(Data under study)
-- Opening Marker --

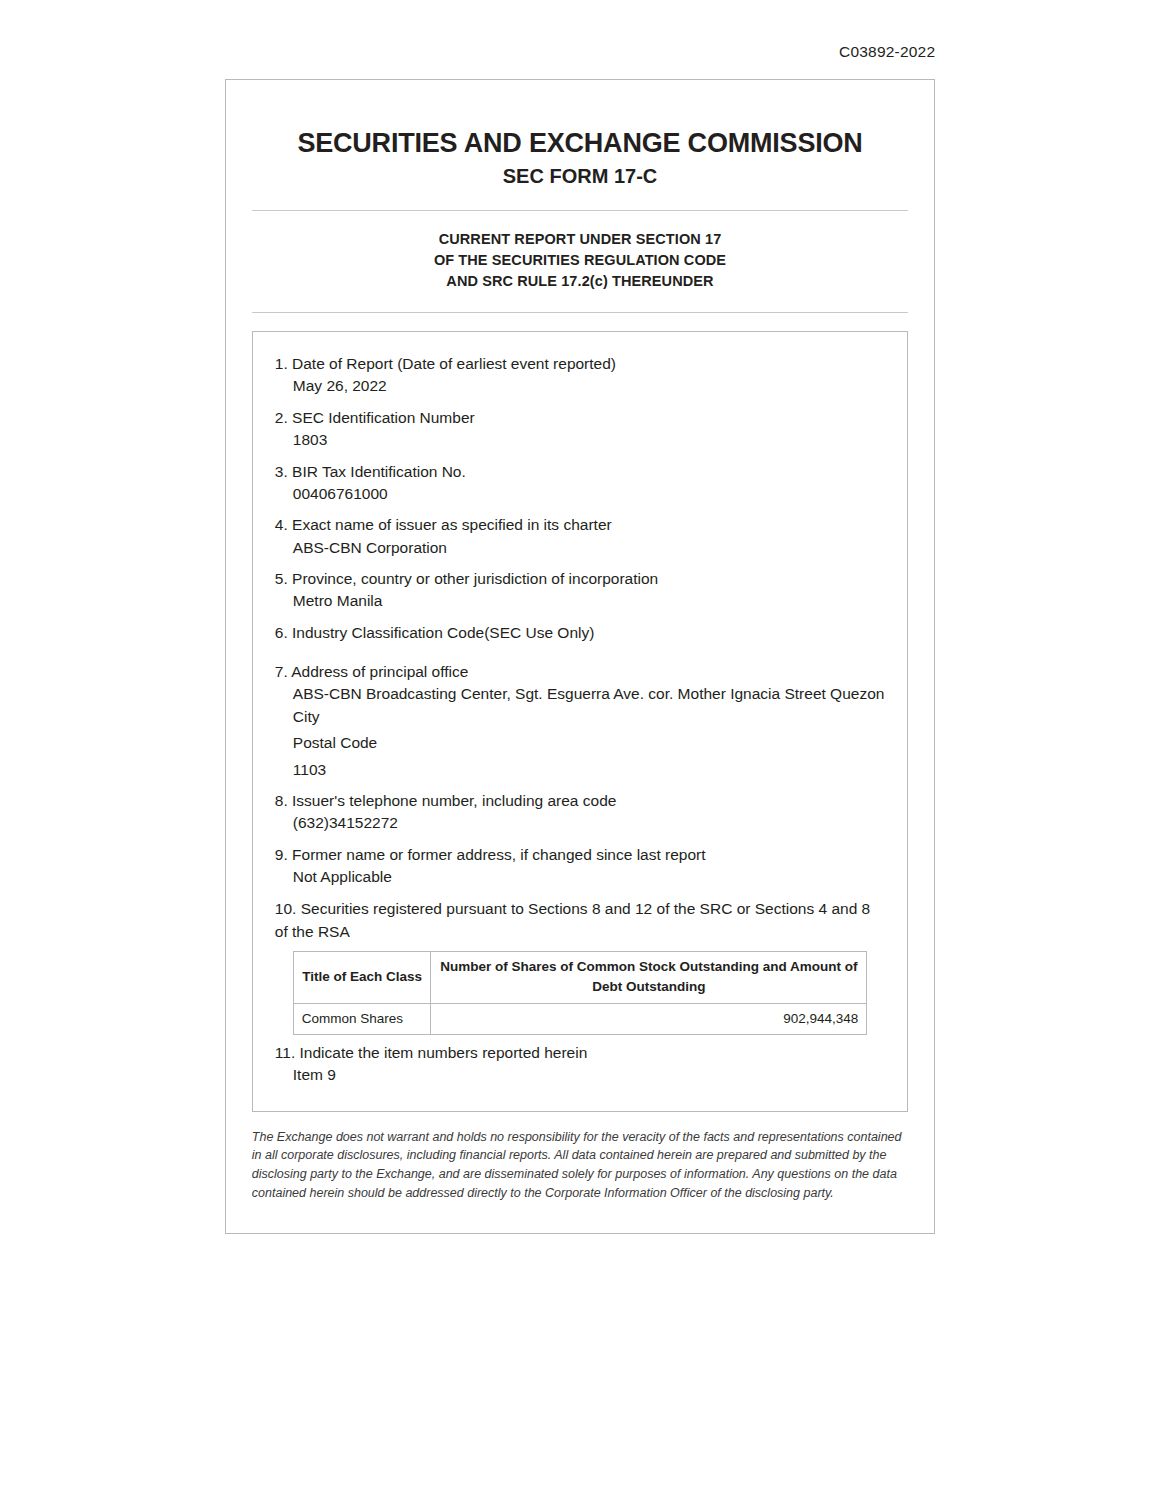C03892-2022
SECURITIES AND EXCHANGE COMMISSION
SEC FORM 17-C
CURRENT REPORT UNDER SECTION 17
OF THE SECURITIES REGULATION CODE
AND SRC RULE 17.2(c) THEREUNDER
Date of Report (Date of earliest event reported) May 26, 2022
SEC Identification Number 1803
BIR Tax Identification No. 00406761000
Exact name of issuer as specified in its charter ABS-CBN Corporation
Province, country or other jurisdiction of incorporation Metro Manila
Industry Classification Code(SEC Use Only)
Address of principal office ABS-CBN Broadcasting Center, Sgt. Esguerra Ave. cor. Mother Ignacia Street Quezon City Postal Code 1103
Issuer's telephone number, including area code (632)34152272
Former name or former address, if changed since last report Not Applicable
Securities registered pursuant to Sections 8 and 12 of the SRC or Sections 4 and 8 of the RSA
| Title of Each Class | Number of Shares of Common Stock Outstanding and Amount of Debt Outstanding |
| --- | --- |
| Common Shares | 902,944,348 |
Indicate the item numbers reported herein Item 9
The Exchange does not warrant and holds no responsibility for the veracity of the facts and representations contained in all corporate disclosures, including financial reports. All data contained herein are prepared and submitted by the disclosing party to the Exchange, and are disseminated solely for purposes of information. Any questions on the data contained herein should be addressed directly to the Corporate Information Officer of the disclosing party.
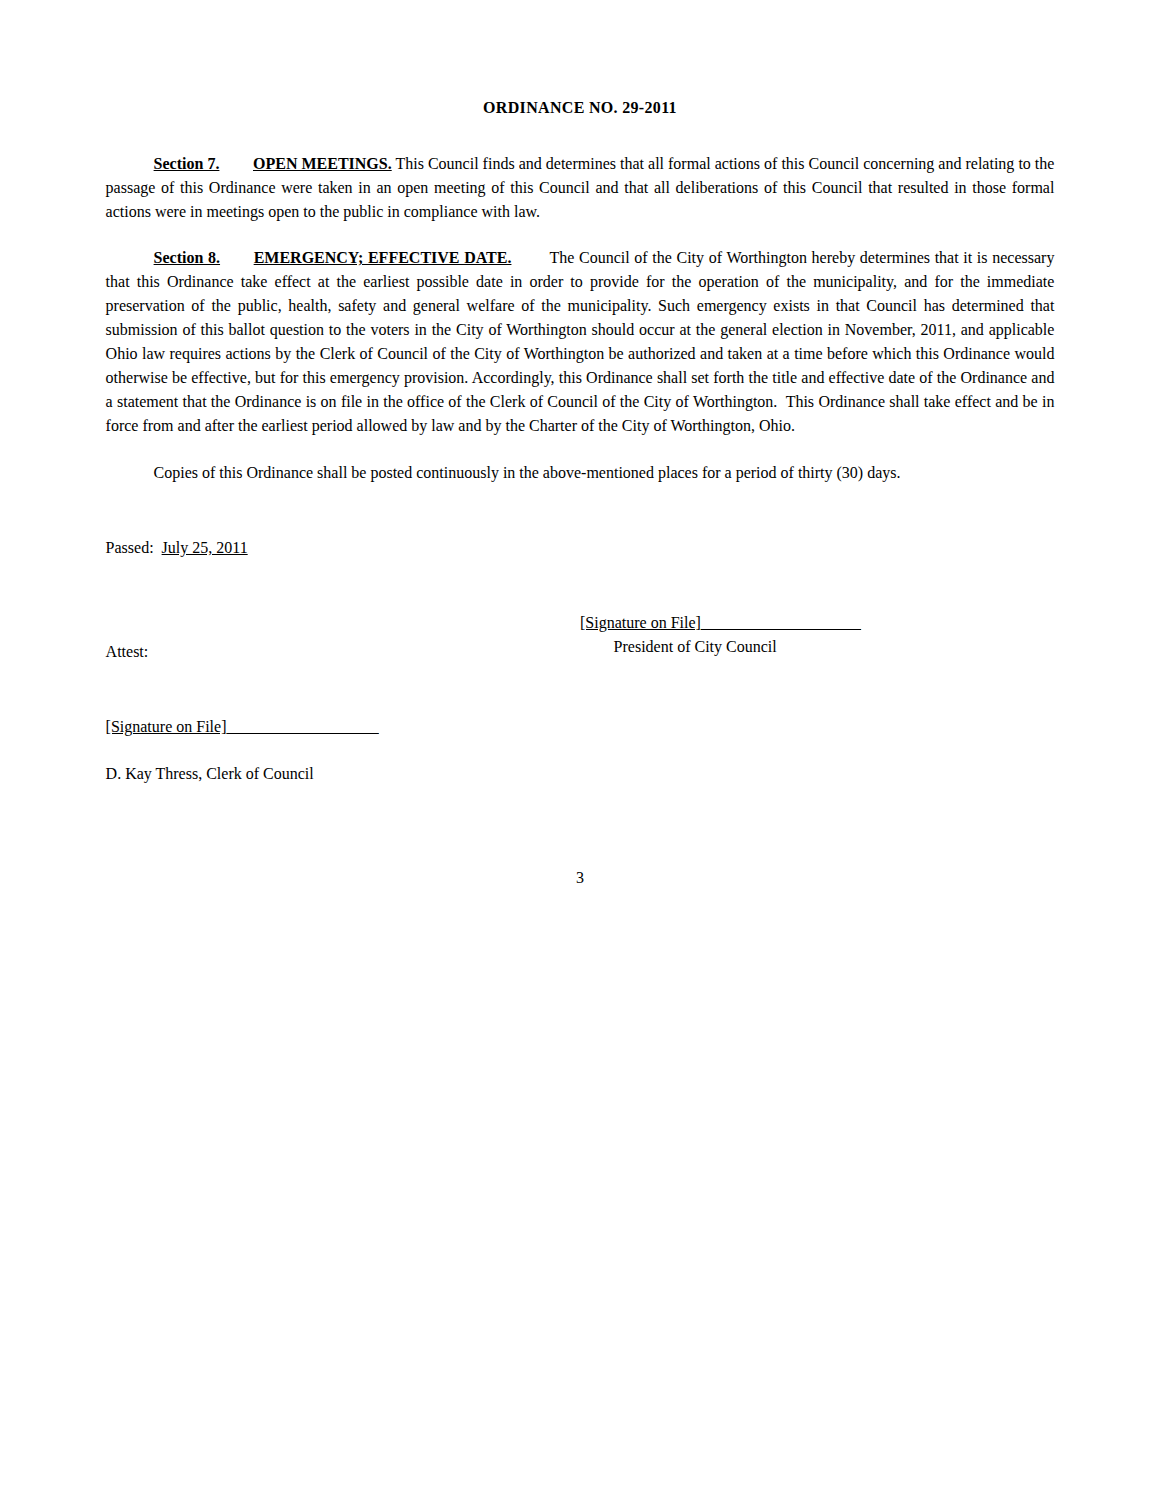ORDINANCE NO. 29-2011
Section 7. OPEN MEETINGS. This Council finds and determines that all formal actions of this Council concerning and relating to the passage of this Ordinance were taken in an open meeting of this Council and that all deliberations of this Council that resulted in those formal actions were in meetings open to the public in compliance with law.
Section 8. EMERGENCY; EFFECTIVE DATE. The Council of the City of Worthington hereby determines that it is necessary that this Ordinance take effect at the earliest possible date in order to provide for the operation of the municipality, and for the immediate preservation of the public, health, safety and general welfare of the municipality. Such emergency exists in that Council has determined that submission of this ballot question to the voters in the City of Worthington should occur at the general election in November, 2011, and applicable Ohio law requires actions by the Clerk of Council of the City of Worthington be authorized and taken at a time before which this Ordinance would otherwise be effective, but for this emergency provision. Accordingly, this Ordinance shall set forth the title and effective date of the Ordinance and a statement that the Ordinance is on file in the office of the Clerk of Council of the City of Worthington. This Ordinance shall take effect and be in force from and after the earliest period allowed by law and by the Charter of the City of Worthington, Ohio.
Copies of this Ordinance shall be posted continuously in the above-mentioned places for a period of thirty (30) days.
Passed: July 25, 2011
[Signature on File]____________________
President of City Council
Attest:
[Signature on File]___________________
D. Kay Thress, Clerk of Council
3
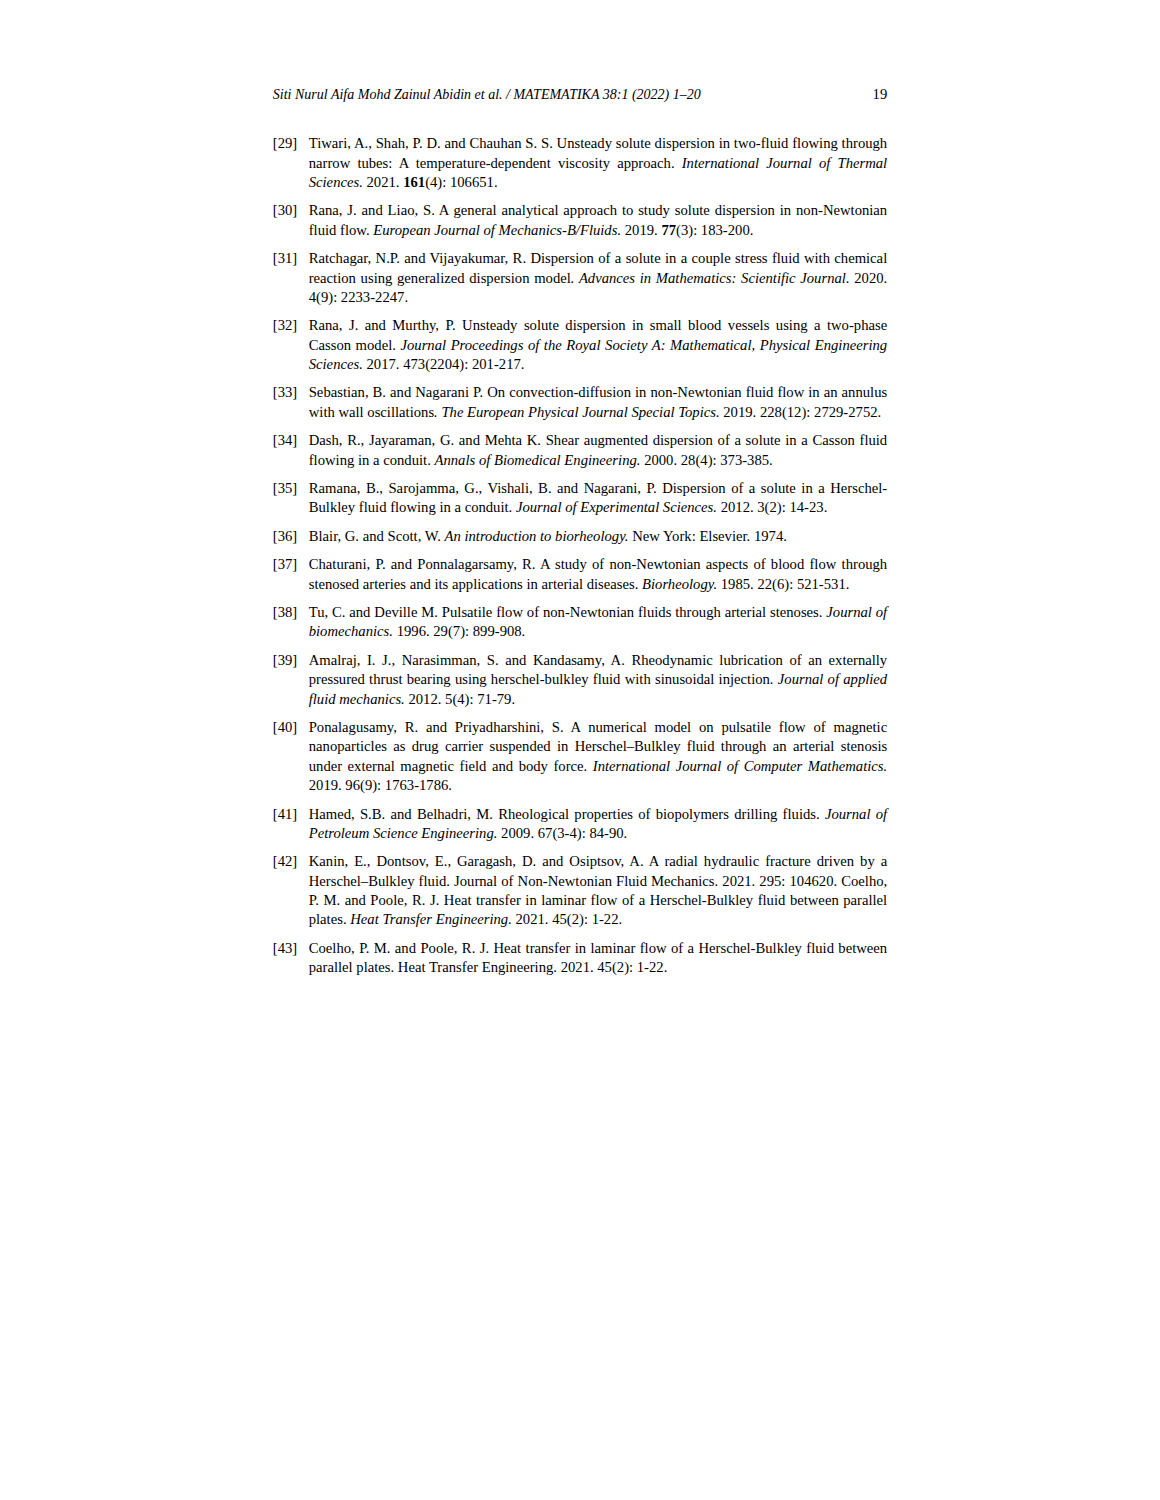Siti Nurul Aifa Mohd Zainul Abidin et al. / MATEMATIKA 38:1 (2022) 1–20 19
[29] Tiwari, A., Shah, P. D. and Chauhan S. S. Unsteady solute dispersion in two-fluid flowing through narrow tubes: A temperature-dependent viscosity approach. International Journal of Thermal Sciences. 2021. 161(4): 106651.
[30] Rana, J. and Liao, S. A general analytical approach to study solute dispersion in non-Newtonian fluid flow. European Journal of Mechanics-B/Fluids. 2019. 77(3): 183-200.
[31] Ratchagar, N.P. and Vijayakumar, R. Dispersion of a solute in a couple stress fluid with chemical reaction using generalized dispersion model. Advances in Mathematics: Scientific Journal. 2020. 4(9): 2233-2247.
[32] Rana, J. and Murthy, P. Unsteady solute dispersion in small blood vessels using a two-phase Casson model. Journal Proceedings of the Royal Society A: Mathematical, Physical Engineering Sciences. 2017. 473(2204): 201-217.
[33] Sebastian, B. and Nagarani P. On convection-diffusion in non-Newtonian fluid flow in an annulus with wall oscillations. The European Physical Journal Special Topics. 2019. 228(12): 2729-2752.
[34] Dash, R., Jayaraman, G. and Mehta K. Shear augmented dispersion of a solute in a Casson fluid flowing in a conduit. Annals of Biomedical Engineering. 2000. 28(4): 373-385.
[35] Ramana, B., Sarojamma, G., Vishali, B. and Nagarani, P. Dispersion of a solute in a Herschel-Bulkley fluid flowing in a conduit. Journal of Experimental Sciences. 2012. 3(2): 14-23.
[36] Blair, G. and Scott, W. An introduction to biorheology. New York: Elsevier. 1974.
[37] Chaturani, P. and Ponnalagarsamy, R. A study of non-Newtonian aspects of blood flow through stenosed arteries and its applications in arterial diseases. Biorheology. 1985. 22(6): 521-531.
[38] Tu, C. and Deville M. Pulsatile flow of non-Newtonian fluids through arterial stenoses. Journal of biomechanics. 1996. 29(7): 899-908.
[39] Amalraj, I. J., Narasimman, S. and Kandasamy, A. Rheodynamic lubrication of an externally pressured thrust bearing using herschel-bulkley fluid with sinusoidal injection. Journal of applied fluid mechanics. 2012. 5(4): 71-79.
[40] Ponalagusamy, R. and Priyadharshini, S. A numerical model on pulsatile flow of magnetic nanoparticles as drug carrier suspended in Herschel–Bulkley fluid through an arterial stenosis under external magnetic field and body force. International Journal of Computer Mathematics. 2019. 96(9): 1763-1786.
[41] Hamed, S.B. and Belhadri, M. Rheological properties of biopolymers drilling fluids. Journal of Petroleum Science Engineering. 2009. 67(3-4): 84-90.
[42] Kanin, E., Dontsov, E., Garagash, D. and Osiptsov, A. A radial hydraulic fracture driven by a Herschel–Bulkley fluid. Journal of Non-Newtonian Fluid Mechanics. 2021. 295: 104620. Coelho, P. M. and Poole, R. J. Heat transfer in laminar flow of a Herschel-Bulkley fluid between parallel plates. Heat Transfer Engineering. 2021. 45(2): 1-22.
[43] Coelho, P. M. and Poole, R. J. Heat transfer in laminar flow of a Herschel-Bulkley fluid between parallel plates. Heat Transfer Engineering. 2021. 45(2): 1-22.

-- Closing Marker --

(Action item)
Provide an exact copy of only the lines from the beginning of the entries through the line containing "Exact name of", both ends included, with no pictures.

(Completed task)
C03892-2022
SECURITIES AND EXCHANGE COMMISSION
SEC FORM 17-C
CURRENT REPORT UNDER SECTION 17
OF THE SECURITIES REGULATION CODE
AND SRC RULE 17.2(c) THEREUNDER
Date of Report (Date of earliest event reported) May 26, 2022
SEC Identification Number 1803
BIR Tax Identification No. 00406761000
Exact name of issuer as specified in its charter ABS-CBN Corporation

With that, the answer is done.